**Instructions to follow:**
Reproduce the rows below verbatim, starting with the line that contains "this 1191×1138 image." and going on through the line that contains "[508, 506, 536, 521] StreetNumber: 930", with both of those lines included.

**Records provided:**

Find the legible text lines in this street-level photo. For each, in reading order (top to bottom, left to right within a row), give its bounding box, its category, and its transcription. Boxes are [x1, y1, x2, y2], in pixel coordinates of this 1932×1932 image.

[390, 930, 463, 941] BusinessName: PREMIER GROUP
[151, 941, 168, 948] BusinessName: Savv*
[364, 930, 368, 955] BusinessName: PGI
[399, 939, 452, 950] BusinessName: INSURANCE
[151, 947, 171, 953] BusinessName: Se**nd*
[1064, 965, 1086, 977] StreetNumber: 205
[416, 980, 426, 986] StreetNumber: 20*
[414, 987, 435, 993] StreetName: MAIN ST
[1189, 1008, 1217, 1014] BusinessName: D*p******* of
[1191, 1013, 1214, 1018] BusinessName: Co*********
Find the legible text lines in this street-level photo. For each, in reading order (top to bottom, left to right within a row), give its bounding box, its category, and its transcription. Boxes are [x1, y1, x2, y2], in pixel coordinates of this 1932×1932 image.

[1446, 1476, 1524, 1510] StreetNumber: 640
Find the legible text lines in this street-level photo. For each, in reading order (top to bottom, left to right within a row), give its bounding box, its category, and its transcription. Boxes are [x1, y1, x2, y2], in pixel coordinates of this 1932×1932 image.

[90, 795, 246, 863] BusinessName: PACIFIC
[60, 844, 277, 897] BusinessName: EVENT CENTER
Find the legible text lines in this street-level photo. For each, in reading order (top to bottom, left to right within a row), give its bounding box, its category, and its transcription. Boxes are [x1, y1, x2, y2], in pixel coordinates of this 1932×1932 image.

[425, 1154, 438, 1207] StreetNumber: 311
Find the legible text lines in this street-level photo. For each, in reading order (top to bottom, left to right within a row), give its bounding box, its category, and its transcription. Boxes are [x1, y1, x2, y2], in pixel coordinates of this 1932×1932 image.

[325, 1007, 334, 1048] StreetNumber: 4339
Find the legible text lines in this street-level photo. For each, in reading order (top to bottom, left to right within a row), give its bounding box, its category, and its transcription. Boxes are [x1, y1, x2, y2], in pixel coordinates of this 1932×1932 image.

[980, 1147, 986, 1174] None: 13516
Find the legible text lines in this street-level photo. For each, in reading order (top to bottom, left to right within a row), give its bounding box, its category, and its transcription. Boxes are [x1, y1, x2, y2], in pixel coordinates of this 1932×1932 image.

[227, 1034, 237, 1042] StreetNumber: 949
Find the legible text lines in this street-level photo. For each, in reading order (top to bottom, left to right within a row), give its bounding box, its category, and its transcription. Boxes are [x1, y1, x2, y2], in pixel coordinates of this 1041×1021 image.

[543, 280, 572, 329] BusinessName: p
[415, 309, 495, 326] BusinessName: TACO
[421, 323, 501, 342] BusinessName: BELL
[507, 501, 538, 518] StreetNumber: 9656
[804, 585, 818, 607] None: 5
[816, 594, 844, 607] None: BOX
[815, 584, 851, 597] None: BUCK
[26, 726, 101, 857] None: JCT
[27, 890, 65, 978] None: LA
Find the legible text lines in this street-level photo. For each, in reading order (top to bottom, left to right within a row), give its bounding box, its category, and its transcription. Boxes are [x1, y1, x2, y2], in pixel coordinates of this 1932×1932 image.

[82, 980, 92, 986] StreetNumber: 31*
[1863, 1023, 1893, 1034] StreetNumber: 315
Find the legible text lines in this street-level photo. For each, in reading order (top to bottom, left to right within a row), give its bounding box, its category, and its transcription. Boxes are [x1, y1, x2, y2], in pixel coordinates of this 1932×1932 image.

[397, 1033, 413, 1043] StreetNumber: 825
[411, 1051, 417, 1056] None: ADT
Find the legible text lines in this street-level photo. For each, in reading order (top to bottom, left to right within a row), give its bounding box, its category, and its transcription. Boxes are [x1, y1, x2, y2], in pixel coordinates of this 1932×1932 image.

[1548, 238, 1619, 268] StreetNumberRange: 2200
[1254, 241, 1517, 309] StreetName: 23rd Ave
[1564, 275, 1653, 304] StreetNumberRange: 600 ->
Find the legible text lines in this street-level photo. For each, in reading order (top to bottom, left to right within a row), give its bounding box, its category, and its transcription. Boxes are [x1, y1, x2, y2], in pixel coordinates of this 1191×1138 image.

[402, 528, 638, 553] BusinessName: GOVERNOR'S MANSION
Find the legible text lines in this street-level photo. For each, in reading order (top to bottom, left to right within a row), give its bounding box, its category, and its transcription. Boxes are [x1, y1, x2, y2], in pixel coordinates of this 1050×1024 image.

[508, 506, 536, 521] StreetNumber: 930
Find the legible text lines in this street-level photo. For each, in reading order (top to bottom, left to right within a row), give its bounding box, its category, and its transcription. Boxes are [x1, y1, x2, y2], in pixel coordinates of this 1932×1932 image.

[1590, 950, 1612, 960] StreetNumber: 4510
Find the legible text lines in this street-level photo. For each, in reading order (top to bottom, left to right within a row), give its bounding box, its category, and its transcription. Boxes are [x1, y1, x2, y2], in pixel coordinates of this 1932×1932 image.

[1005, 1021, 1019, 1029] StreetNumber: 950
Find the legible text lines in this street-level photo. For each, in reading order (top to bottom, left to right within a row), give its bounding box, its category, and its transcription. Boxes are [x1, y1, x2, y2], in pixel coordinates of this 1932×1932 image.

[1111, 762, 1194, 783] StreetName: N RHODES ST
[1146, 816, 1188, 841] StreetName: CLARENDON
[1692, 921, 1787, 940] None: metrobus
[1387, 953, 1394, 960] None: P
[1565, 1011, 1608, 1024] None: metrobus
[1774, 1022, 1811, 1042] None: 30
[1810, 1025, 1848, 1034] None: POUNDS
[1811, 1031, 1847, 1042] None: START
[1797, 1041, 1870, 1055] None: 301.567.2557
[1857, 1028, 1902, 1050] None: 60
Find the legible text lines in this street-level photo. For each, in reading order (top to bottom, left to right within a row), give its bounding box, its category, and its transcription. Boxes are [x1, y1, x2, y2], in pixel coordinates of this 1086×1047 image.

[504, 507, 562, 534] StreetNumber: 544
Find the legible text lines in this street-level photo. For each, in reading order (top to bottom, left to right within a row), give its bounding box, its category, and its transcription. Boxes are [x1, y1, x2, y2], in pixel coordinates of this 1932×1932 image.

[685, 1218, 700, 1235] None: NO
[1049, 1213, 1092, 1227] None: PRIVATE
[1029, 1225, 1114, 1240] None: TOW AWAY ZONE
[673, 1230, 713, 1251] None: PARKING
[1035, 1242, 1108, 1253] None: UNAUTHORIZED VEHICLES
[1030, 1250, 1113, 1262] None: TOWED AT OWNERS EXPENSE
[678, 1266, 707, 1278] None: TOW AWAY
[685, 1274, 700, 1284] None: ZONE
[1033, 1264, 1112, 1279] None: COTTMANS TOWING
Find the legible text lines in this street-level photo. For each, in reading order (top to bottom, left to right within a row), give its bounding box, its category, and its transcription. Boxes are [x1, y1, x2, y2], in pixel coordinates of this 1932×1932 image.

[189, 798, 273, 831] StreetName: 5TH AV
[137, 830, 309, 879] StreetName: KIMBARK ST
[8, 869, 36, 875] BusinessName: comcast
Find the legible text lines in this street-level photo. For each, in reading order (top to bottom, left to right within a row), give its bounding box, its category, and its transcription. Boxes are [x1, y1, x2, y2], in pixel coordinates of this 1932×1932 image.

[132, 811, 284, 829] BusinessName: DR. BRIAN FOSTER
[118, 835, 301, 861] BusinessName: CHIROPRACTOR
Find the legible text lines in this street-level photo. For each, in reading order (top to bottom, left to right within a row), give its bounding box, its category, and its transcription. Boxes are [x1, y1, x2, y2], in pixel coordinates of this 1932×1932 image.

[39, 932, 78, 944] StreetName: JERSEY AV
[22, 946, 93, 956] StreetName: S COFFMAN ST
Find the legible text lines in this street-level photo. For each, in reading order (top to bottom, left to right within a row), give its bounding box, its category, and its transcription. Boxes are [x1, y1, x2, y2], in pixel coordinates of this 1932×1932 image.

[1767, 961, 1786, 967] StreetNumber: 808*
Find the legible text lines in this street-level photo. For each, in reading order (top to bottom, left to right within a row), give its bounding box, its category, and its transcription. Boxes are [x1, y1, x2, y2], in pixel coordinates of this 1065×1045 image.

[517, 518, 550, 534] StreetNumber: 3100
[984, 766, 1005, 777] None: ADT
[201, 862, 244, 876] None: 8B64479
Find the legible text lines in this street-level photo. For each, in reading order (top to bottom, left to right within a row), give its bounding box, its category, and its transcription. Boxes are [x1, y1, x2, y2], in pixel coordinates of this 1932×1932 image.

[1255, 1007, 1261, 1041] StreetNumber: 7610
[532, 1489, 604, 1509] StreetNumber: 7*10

**Result of this exercise:**
Find the legible text lines in this street-level photo. For each, in reading order (top to bottom, left to right within a row), give its bounding box, its category, and its transcription. Boxes are [x1, y1, x2, y2], in pixel coordinates of this 1191×1138 image.

[402, 528, 638, 553] BusinessName: GOVERNOR'S MANSION
Find the legible text lines in this street-level photo. For each, in reading order (top to bottom, left to right within a row), give its bounding box, its category, and its transcription. Boxes are [x1, y1, x2, y2], in pixel coordinates of this 1050×1024 image.

[508, 506, 536, 521] StreetNumber: 930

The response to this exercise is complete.